The model is also included in my change management course (available from in Australia and NZ through Software Education. Or you can contact me directly if you want to learn how to run the course yourself).
Anyway – on to the tip for today …
Be clear on why you are doing the interview
The most important part of preparing for an interview is to be clear on what you want to achieve.
If you are clear on your goal then the rest of the interview usually falls into place, while if you are unclear then you will usually get to the end of the interview without really being clear on what happens next.
In some cases the goal is pretty clear because you know what project you are part of and you are simply clarifying the scope for the next piece of work you are doing. But in other cases you may not know much more than the time of the interview and the person you are speaking to.
One approach to setting a goal is to use the focussing question approach:
How can [I] find out [something] from [the stakeholder] so that I can [something]
To use this approach you simply fill in the blanks:
- Who is doing the interview (you alone or you and X)?

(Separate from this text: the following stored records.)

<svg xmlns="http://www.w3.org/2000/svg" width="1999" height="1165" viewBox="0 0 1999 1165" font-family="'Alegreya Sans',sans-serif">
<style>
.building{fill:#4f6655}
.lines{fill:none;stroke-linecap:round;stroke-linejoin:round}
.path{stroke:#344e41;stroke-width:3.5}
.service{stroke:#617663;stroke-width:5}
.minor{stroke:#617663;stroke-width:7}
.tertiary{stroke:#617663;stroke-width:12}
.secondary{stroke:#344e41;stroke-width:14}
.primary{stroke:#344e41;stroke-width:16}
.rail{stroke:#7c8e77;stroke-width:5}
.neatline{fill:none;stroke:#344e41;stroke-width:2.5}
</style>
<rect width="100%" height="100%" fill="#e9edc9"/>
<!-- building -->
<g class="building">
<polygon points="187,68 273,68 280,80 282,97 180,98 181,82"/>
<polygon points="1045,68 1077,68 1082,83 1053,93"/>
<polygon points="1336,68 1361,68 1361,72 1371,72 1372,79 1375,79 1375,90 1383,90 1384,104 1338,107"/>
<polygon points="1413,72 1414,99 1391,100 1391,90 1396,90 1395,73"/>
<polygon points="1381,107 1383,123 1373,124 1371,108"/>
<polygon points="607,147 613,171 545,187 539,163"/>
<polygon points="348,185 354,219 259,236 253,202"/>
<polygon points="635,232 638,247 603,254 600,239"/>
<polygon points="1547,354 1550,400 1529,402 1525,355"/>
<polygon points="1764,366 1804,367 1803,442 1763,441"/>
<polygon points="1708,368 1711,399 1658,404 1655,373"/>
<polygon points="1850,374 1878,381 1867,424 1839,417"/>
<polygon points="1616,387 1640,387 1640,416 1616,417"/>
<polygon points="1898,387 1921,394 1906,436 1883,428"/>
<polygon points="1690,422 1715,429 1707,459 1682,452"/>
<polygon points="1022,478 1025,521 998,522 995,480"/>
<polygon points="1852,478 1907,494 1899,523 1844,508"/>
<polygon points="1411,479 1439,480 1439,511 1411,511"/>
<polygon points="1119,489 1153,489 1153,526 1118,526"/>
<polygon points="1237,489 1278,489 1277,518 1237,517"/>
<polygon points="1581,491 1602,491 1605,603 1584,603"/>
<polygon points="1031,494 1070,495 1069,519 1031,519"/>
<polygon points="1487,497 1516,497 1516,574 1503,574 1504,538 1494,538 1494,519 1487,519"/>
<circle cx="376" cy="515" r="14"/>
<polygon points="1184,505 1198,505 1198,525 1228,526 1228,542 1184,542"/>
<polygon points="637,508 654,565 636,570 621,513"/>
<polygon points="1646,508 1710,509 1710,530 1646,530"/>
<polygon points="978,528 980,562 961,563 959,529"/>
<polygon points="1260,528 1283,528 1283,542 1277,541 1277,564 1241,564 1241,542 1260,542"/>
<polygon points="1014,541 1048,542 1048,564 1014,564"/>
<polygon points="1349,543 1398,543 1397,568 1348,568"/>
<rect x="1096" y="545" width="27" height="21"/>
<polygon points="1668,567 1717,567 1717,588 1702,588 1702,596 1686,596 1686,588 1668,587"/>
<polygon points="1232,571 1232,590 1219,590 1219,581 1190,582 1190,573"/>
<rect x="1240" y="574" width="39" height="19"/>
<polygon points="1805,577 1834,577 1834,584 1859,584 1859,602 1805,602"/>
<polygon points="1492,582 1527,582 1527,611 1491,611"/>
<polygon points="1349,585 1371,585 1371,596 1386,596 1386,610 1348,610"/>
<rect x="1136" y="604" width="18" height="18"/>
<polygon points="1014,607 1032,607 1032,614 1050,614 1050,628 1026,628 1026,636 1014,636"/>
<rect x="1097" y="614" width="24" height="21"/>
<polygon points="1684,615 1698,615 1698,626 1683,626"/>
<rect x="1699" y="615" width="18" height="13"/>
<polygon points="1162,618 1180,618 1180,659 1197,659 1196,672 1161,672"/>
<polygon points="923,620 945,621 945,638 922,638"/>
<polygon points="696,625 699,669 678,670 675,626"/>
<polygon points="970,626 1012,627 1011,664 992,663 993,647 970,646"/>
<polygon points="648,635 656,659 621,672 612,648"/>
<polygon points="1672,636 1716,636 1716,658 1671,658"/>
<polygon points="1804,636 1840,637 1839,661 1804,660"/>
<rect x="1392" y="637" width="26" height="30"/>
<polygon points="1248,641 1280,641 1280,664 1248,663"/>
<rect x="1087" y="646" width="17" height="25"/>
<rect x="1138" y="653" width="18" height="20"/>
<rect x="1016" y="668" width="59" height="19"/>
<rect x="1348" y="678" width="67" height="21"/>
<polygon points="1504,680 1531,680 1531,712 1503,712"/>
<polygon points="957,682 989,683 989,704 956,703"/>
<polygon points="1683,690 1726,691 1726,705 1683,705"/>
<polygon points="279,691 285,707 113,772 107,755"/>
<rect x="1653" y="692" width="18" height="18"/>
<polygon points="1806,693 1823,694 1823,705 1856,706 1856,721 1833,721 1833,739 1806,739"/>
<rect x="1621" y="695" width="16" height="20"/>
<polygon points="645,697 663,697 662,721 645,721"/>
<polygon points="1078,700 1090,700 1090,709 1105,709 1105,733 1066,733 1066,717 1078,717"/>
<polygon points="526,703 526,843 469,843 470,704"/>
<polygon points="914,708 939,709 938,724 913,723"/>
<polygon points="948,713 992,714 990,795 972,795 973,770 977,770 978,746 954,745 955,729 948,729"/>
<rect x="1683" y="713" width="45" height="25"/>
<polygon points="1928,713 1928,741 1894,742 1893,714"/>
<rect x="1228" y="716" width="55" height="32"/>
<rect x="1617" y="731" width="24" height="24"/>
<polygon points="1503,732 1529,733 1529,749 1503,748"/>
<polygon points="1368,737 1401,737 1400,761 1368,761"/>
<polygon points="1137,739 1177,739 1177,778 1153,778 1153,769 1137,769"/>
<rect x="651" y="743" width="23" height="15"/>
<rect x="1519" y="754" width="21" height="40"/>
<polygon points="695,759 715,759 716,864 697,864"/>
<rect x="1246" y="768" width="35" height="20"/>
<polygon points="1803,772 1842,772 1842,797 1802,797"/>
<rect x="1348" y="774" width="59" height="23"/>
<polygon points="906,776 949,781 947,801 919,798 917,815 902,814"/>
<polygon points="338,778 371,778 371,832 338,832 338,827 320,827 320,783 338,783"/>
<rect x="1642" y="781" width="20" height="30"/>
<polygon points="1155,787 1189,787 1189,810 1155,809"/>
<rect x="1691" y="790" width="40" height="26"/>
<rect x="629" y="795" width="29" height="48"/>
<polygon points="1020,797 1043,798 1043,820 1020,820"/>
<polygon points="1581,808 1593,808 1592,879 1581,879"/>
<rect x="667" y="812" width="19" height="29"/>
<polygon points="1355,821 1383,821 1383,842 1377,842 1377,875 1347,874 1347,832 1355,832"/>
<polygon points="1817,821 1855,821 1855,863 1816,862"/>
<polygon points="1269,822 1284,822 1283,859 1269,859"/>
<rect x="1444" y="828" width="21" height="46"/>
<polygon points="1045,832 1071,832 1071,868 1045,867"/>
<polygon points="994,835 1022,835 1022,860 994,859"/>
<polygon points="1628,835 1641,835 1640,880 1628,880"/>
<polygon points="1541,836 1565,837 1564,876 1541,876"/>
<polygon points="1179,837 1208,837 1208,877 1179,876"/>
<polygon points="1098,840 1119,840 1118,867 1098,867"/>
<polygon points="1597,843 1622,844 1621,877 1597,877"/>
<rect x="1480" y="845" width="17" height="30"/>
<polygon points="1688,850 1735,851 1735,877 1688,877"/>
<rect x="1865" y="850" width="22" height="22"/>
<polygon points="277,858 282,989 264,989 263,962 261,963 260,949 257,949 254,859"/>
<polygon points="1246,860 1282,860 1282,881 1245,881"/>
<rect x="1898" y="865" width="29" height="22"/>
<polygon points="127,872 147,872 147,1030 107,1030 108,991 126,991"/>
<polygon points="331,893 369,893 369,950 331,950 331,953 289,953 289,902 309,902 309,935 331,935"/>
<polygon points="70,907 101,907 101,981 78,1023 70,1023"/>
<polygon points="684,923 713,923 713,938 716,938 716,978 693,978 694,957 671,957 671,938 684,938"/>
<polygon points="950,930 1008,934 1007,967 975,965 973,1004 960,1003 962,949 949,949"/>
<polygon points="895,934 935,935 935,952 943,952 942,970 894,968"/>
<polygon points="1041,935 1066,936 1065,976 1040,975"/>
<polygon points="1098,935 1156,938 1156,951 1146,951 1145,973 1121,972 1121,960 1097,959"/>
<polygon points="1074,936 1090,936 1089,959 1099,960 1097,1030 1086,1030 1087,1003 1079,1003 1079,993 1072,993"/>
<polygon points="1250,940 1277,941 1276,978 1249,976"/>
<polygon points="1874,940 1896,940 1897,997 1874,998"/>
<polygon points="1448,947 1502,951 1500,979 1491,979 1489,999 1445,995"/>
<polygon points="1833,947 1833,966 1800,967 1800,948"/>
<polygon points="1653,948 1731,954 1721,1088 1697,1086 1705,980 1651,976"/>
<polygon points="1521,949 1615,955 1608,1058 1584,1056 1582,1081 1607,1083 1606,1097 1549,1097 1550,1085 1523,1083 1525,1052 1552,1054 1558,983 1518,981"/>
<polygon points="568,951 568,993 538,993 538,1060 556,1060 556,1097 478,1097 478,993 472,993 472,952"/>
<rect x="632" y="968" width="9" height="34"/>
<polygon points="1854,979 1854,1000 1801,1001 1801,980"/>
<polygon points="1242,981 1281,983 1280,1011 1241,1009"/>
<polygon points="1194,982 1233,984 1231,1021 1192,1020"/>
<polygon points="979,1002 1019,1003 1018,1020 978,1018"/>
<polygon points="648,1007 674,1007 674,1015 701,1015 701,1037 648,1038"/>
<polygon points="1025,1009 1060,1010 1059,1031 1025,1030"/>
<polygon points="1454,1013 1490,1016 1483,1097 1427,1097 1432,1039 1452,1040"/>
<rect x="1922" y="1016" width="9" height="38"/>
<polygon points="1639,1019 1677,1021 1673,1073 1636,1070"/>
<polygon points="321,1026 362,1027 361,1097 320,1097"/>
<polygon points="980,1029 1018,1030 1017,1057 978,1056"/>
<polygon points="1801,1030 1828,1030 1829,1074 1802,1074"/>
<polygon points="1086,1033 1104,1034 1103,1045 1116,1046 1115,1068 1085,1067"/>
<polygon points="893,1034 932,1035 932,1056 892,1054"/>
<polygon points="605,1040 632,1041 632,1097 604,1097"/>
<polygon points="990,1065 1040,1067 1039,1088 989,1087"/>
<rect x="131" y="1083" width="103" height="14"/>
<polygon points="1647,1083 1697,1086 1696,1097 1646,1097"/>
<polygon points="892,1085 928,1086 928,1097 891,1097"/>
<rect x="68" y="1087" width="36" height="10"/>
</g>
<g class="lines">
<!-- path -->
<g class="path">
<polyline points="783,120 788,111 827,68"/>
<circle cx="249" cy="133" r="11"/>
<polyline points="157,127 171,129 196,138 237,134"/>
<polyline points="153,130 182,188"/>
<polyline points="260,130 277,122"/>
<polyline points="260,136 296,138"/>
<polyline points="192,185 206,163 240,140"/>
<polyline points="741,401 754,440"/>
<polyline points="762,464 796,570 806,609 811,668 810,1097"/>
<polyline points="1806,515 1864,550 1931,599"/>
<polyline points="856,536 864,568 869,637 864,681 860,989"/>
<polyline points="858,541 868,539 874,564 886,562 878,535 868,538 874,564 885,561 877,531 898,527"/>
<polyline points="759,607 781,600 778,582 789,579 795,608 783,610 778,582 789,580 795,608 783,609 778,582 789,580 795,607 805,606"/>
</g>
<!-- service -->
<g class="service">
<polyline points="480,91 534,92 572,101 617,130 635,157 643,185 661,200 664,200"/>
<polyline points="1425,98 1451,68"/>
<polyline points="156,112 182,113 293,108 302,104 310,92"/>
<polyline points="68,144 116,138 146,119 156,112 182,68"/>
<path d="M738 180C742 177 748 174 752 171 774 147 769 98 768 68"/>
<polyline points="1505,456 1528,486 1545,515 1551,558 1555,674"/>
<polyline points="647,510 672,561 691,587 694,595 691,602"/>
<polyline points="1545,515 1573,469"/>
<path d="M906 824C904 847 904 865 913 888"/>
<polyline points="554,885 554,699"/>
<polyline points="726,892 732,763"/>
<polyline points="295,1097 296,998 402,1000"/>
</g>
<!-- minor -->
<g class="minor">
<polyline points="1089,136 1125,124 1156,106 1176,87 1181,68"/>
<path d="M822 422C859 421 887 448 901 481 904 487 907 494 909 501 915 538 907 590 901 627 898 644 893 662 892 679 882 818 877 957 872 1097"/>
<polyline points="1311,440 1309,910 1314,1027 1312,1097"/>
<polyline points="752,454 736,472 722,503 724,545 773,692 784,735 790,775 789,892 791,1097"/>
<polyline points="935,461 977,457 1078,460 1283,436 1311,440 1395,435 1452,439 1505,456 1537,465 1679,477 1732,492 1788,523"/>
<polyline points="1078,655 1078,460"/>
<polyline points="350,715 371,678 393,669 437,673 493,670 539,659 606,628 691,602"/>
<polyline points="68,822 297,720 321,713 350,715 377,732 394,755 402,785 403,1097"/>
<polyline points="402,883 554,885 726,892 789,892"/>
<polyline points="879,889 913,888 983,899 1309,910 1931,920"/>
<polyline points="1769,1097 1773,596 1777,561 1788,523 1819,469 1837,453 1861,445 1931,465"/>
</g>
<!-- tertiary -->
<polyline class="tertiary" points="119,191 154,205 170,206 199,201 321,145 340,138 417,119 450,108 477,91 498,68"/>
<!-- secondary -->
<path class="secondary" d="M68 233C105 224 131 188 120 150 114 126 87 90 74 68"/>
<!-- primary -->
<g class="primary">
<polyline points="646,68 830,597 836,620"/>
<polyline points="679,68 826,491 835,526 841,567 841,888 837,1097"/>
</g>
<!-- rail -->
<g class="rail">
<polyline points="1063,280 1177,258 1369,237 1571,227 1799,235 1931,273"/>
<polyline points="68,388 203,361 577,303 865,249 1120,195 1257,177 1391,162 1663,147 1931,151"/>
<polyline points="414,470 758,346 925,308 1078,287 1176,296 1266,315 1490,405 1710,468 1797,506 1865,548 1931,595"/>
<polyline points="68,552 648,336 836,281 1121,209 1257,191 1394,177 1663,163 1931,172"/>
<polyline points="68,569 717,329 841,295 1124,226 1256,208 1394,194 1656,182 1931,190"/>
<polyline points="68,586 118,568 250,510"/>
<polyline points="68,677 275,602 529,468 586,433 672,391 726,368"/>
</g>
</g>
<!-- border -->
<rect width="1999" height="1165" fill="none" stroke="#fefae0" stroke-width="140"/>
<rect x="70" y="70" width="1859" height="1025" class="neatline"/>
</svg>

- What information are you trying to get from the interview?
- Who are you interviewing?
- What are you going to do with the information you gain?
This seems simple and yet many people go into an interview without knowing these simple facts.
Generally in the initial interview you will be trying to find out:
- The goal of the change you are communicating or planning;
- Your role in that initiative; and
- The expectations the stakeholders have of you, in other words your scope and deliverables.
So your goal statement for an interview with a stakeholder called Sophie might look like this one:
How can I find out what Sophie expects of me on this project; From my interview with Sophie and by reading the project brief; So that I know who to interview before preparing my proposal.
However when you try to put this simple statement down on paper you might find that you actually want to find out quite a lot:
- Is Sophie really the sponsor?
- What is the project all about?
- How long will the project take?
- What is my role supposed to be?
- What is the scope of the project? What is my scope?
So the idea of trying to come up with a clear goal is to give you a chance to think of these things before you do the interview.
In fact even if you were ambushed by having to do an interview at short notice (and had no idea what was going on) you might still use this format to clarify what you are doing:
- How can I find out why Peter called me in for an interview without looking stupid …
- From Peter and John who are both in the interview …
- So I can avoid looking silly and still get a role on the new project.
If you do nothing else before sitting down to interview someone, working out your goal for the interview will still provide you with a pretty good chance of getting the right outcome from the interview.